Web interface edit records —
+--

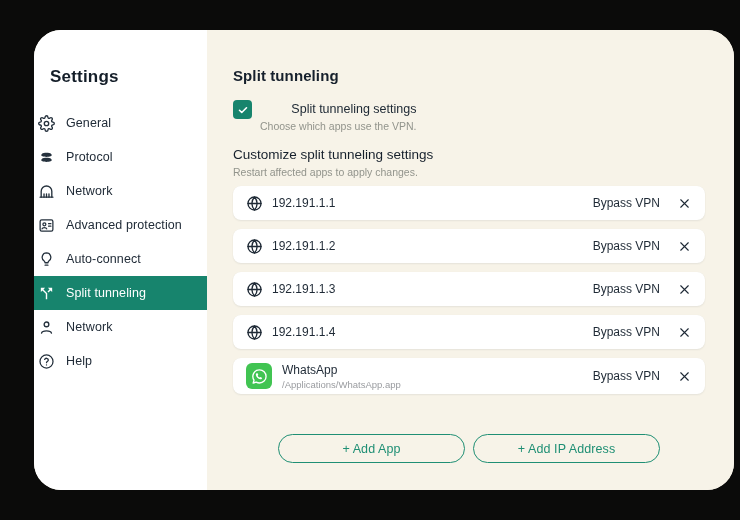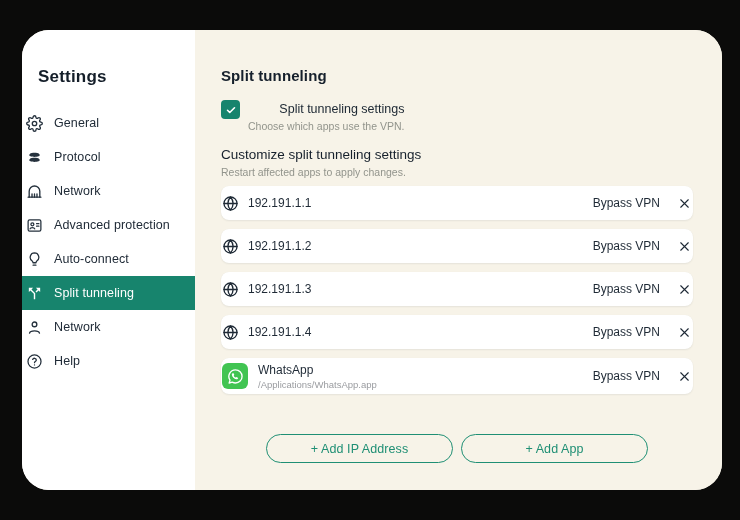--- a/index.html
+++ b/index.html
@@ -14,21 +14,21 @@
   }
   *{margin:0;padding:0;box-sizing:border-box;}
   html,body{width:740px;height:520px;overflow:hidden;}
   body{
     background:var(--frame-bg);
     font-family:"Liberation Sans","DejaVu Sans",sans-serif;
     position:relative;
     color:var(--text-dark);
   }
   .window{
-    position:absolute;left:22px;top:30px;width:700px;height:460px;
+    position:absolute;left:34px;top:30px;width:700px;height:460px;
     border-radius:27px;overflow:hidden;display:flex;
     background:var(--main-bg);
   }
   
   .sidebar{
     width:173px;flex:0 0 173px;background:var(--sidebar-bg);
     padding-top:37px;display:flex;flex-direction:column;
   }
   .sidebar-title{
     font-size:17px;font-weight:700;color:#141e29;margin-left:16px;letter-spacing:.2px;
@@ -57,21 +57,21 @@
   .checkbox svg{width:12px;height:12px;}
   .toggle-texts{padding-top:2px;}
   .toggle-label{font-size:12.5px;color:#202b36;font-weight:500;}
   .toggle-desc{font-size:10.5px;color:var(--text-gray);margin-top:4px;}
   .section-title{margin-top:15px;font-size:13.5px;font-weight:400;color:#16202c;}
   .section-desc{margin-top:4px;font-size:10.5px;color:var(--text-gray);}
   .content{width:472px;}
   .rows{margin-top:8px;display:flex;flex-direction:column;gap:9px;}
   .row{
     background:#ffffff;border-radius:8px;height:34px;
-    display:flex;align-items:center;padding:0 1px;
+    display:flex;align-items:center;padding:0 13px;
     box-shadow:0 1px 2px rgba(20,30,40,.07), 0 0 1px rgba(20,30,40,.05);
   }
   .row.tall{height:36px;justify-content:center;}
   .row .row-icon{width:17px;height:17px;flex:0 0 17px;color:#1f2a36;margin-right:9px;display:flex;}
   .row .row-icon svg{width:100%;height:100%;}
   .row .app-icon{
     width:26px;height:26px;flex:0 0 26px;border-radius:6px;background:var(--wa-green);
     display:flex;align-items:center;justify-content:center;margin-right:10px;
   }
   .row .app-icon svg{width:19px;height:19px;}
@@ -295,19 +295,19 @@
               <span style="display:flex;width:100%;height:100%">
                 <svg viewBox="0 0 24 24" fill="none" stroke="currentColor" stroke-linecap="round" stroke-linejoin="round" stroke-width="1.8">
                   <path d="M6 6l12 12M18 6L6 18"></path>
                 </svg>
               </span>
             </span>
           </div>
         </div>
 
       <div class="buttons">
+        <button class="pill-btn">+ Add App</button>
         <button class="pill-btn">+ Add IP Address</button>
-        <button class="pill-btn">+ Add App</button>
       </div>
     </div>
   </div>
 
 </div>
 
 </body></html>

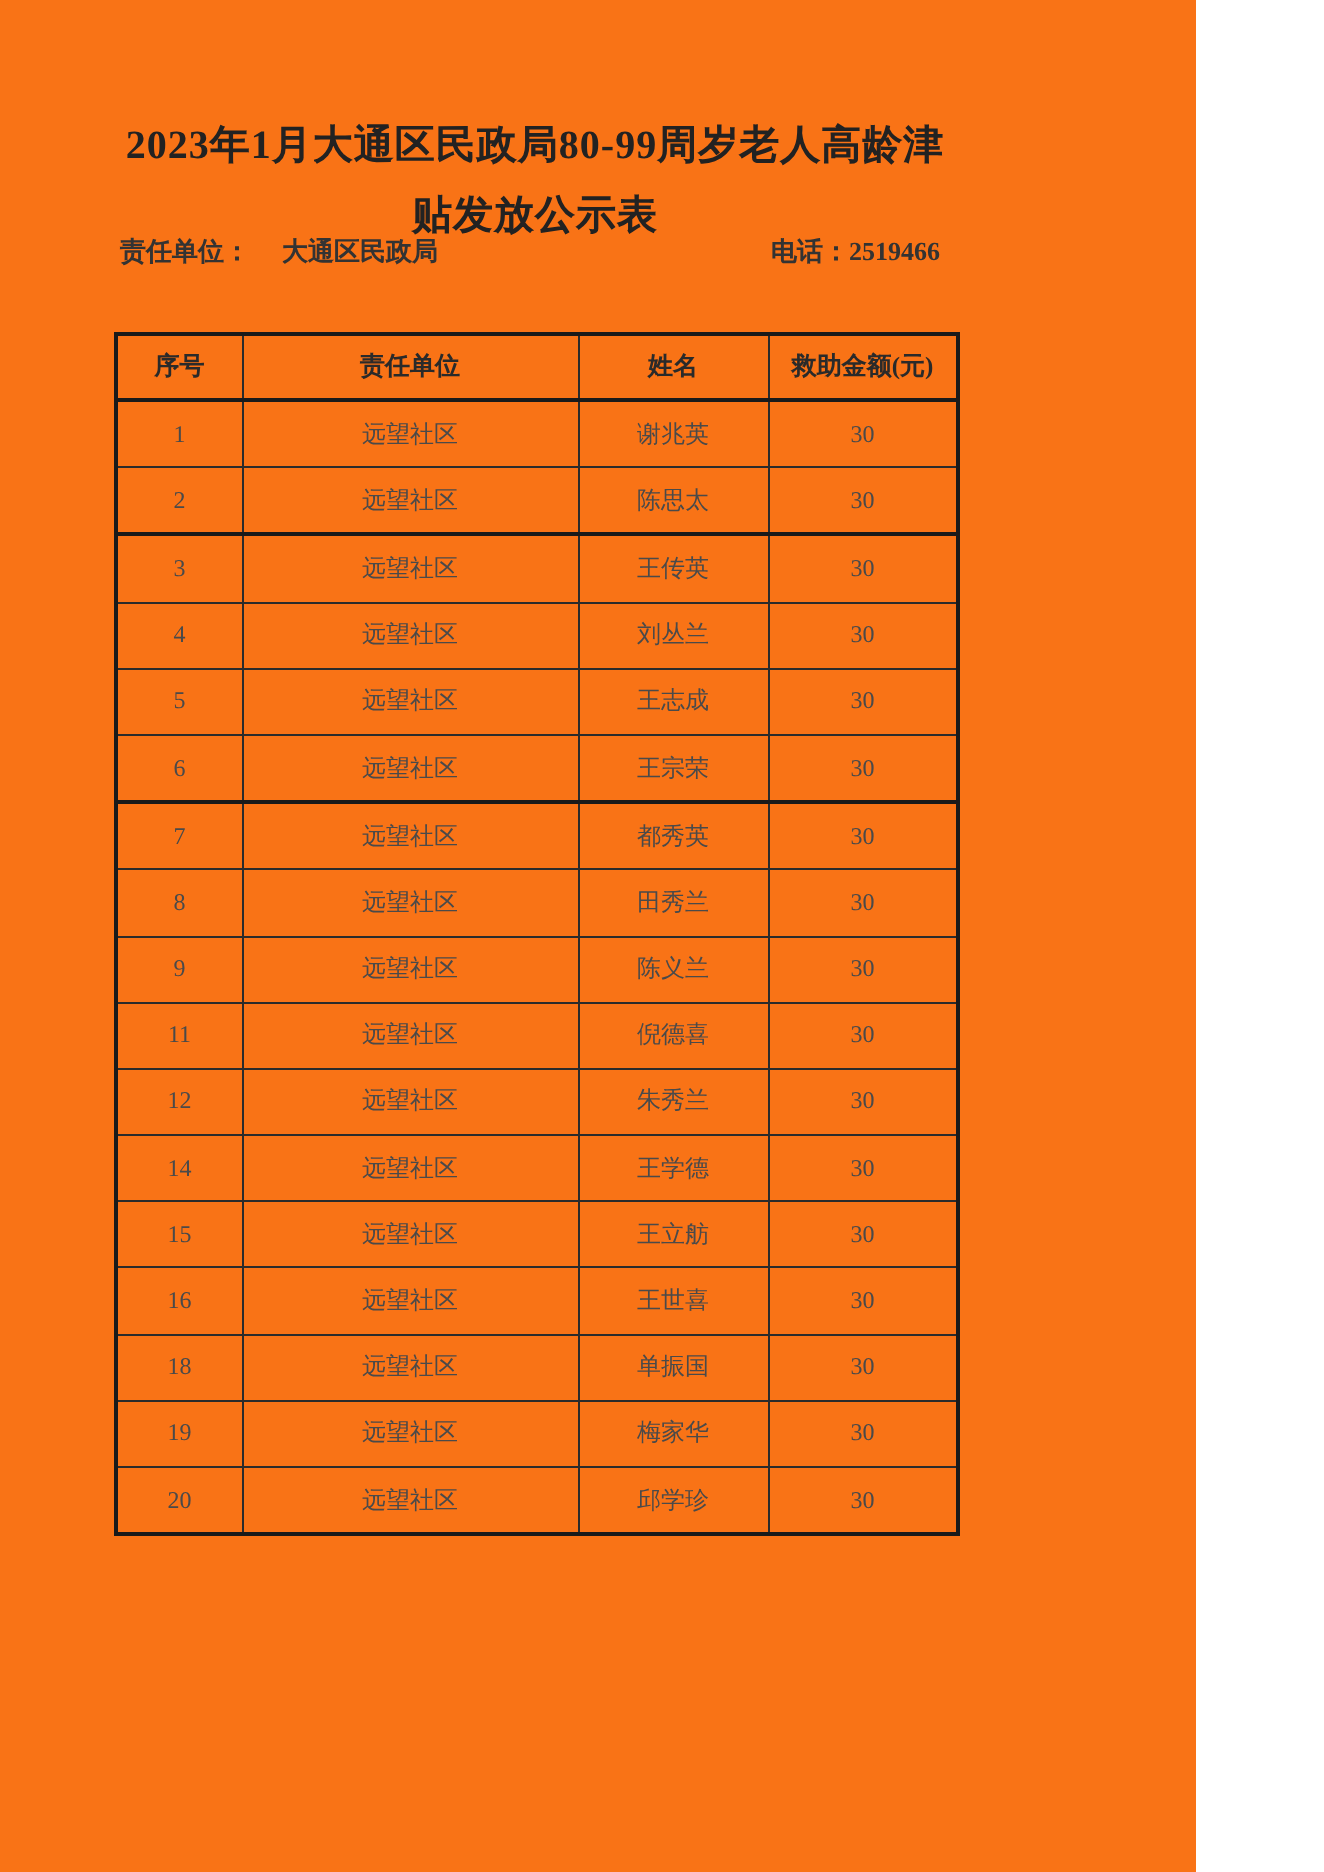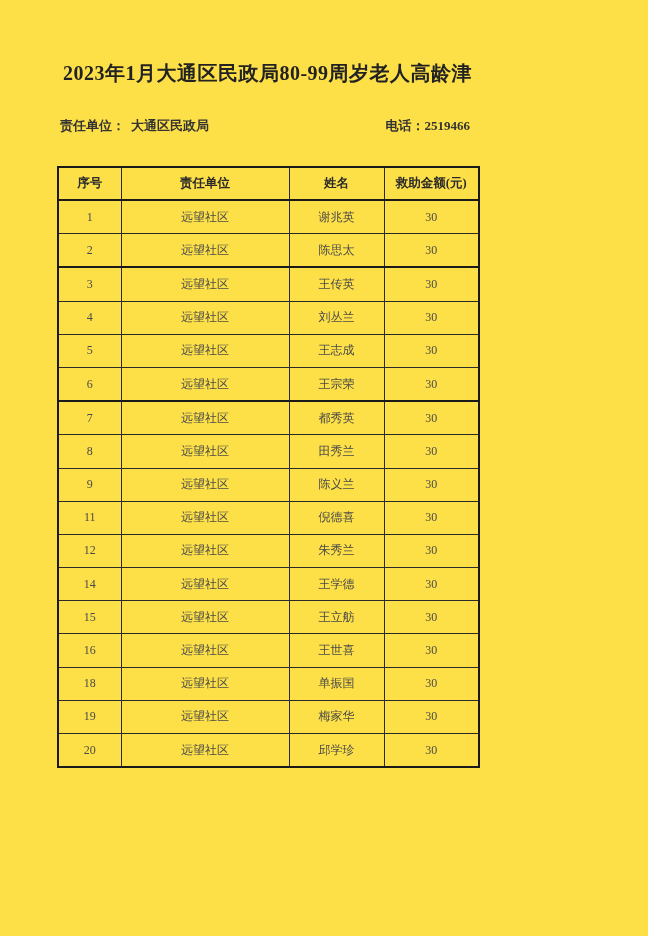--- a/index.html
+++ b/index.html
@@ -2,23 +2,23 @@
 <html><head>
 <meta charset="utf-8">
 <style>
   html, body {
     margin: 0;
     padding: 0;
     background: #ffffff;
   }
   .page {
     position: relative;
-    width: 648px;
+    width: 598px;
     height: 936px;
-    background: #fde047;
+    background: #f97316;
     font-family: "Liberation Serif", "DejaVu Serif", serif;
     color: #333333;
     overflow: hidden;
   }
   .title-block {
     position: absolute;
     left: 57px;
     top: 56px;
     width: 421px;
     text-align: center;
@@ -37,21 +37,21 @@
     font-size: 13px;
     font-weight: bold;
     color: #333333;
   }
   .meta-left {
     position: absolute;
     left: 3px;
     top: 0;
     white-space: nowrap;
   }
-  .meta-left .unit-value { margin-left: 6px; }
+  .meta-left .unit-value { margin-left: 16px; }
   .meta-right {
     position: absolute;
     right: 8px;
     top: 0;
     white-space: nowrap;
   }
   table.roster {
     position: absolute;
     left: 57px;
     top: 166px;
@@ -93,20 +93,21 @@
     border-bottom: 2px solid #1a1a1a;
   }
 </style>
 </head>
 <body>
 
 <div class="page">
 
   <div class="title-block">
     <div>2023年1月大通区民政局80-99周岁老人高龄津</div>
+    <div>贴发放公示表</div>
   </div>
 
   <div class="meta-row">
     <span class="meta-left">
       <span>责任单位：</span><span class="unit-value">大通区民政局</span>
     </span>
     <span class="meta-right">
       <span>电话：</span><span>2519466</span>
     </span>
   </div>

+--

Requirement — Set out every record exactly, images excluded.

Response area —
--- a/index.html
+++ b/index.html
@@ -14,21 +14,21 @@
   }
   *{margin:0;padding:0;box-sizing:border-box;}
   html,body{width:740px;height:520px;overflow:hidden;}
   body{
     background:var(--frame-bg);
     font-family:"Liberation Sans","DejaVu Sans",sans-serif;
     position:relative;
     color:var(--text-dark);
   }
   .window{
-    position:absolute;left:22px;top:30px;width:700px;height:460px;
+    position:absolute;left:34px;top:30px;width:700px;height:460px;
     border-radius:27px;overflow:hidden;display:flex;
     background:var(--main-bg);
   }
   
   .sidebar{
     width:173px;flex:0 0 173px;background:var(--sidebar-bg);
     padding-top:37px;display:flex;flex-direction:column;
   }
   .sidebar-title{
     font-size:17px;font-weight:700;color:#141e29;margin-left:16px;letter-spacing:.2px;
@@ -57,21 +57,21 @@
   .checkbox svg{width:12px;height:12px;}
   .toggle-texts{padding-top:2px;}
   .toggle-label{font-size:12.5px;color:#202b36;font-weight:500;}
   .toggle-desc{font-size:10.5px;color:var(--text-gray);margin-top:4px;}
   .section-title{margin-top:15px;font-size:13.5px;font-weight:400;color:#16202c;}
   .section-desc{margin-top:4px;font-size:10.5px;color:var(--text-gray);}
   .content{width:472px;}
   .rows{margin-top:8px;display:flex;flex-direction:column;gap:9px;}
   .row{
     background:#ffffff;border-radius:8px;height:34px;
-    display:flex;align-items:center;padding:0 1px;
+    display:flex;align-items:center;padding:0 13px;
     box-shadow:0 1px 2px rgba(20,30,40,.07), 0 0 1px rgba(20,30,40,.05);
   }
   .row.tall{height:36px;justify-content:center;}
   .row .row-icon{width:17px;height:17px;flex:0 0 17px;color:#1f2a36;margin-right:9px;display:flex;}
   .row .row-icon svg{width:100%;height:100%;}
   .row .app-icon{
     width:26px;height:26px;flex:0 0 26px;border-radius:6px;background:var(--wa-green);
     display:flex;align-items:center;justify-content:center;margin-right:10px;
   }
   .row .app-icon svg{width:19px;height:19px;}
@@ -295,19 +295,19 @@
               <span style="display:flex;width:100%;height:100%">
                 <svg viewBox="0 0 24 24" fill="none" stroke="currentColor" stroke-linecap="round" stroke-linejoin="round" stroke-width="1.8">
                   <path d="M6 6l12 12M18 6L6 18"></path>
                 </svg>
               </span>
             </span>
           </div>
         </div>
 
       <div class="buttons">
+        <button class="pill-btn">+ Add App</button>
         <button class="pill-btn">+ Add IP Address</button>
-        <button class="pill-btn">+ Add App</button>
       </div>
     </div>
   </div>
 
 </div>
 
 </body></html>

--- a/index.html
+++ b/index.html
@@ -2,23 +2,23 @@
 <html><head>
 <meta charset="utf-8">
 <style>
   html, body {
     margin: 0;
     padding: 0;
     background: #ffffff;
   }
   .page {
     position: relative;
-    width: 648px;
+    width: 598px;
     height: 936px;
-    background: #fde047;
+    background: #f97316;
     font-family: "Liberation Serif", "DejaVu Serif", serif;
     color: #333333;
     overflow: hidden;
   }
   .title-block {
     position: absolute;
     left: 57px;
     top: 56px;
     width: 421px;
     text-align: center;
@@ -37,21 +37,21 @@
     font-size: 13px;
     font-weight: bold;
     color: #333333;
   }
   .meta-left {
     position: absolute;
     left: 3px;
     top: 0;
     white-space: nowrap;
   }
-  .meta-left .unit-value { margin-left: 6px; }
+  .meta-left .unit-value { margin-left: 16px; }
   .meta-right {
     position: absolute;
     right: 8px;
     top: 0;
     white-space: nowrap;
   }
   table.roster {
     position: absolute;
     left: 57px;
     top: 166px;
@@ -93,20 +93,21 @@
     border-bottom: 2px solid #1a1a1a;
   }
 </style>
 </head>
 <body>
 
 <div class="page">
 
   <div class="title-block">
     <div>2023年1月大通区民政局80-99周岁老人高龄津</div>
+    <div>贴发放公示表</div>
   </div>
 
   <div class="meta-row">
     <span class="meta-left">
       <span>责任单位：</span><span class="unit-value">大通区民政局</span>
     </span>
     <span class="meta-right">
       <span>电话：</span><span>2519466</span>
     </span>
   </div>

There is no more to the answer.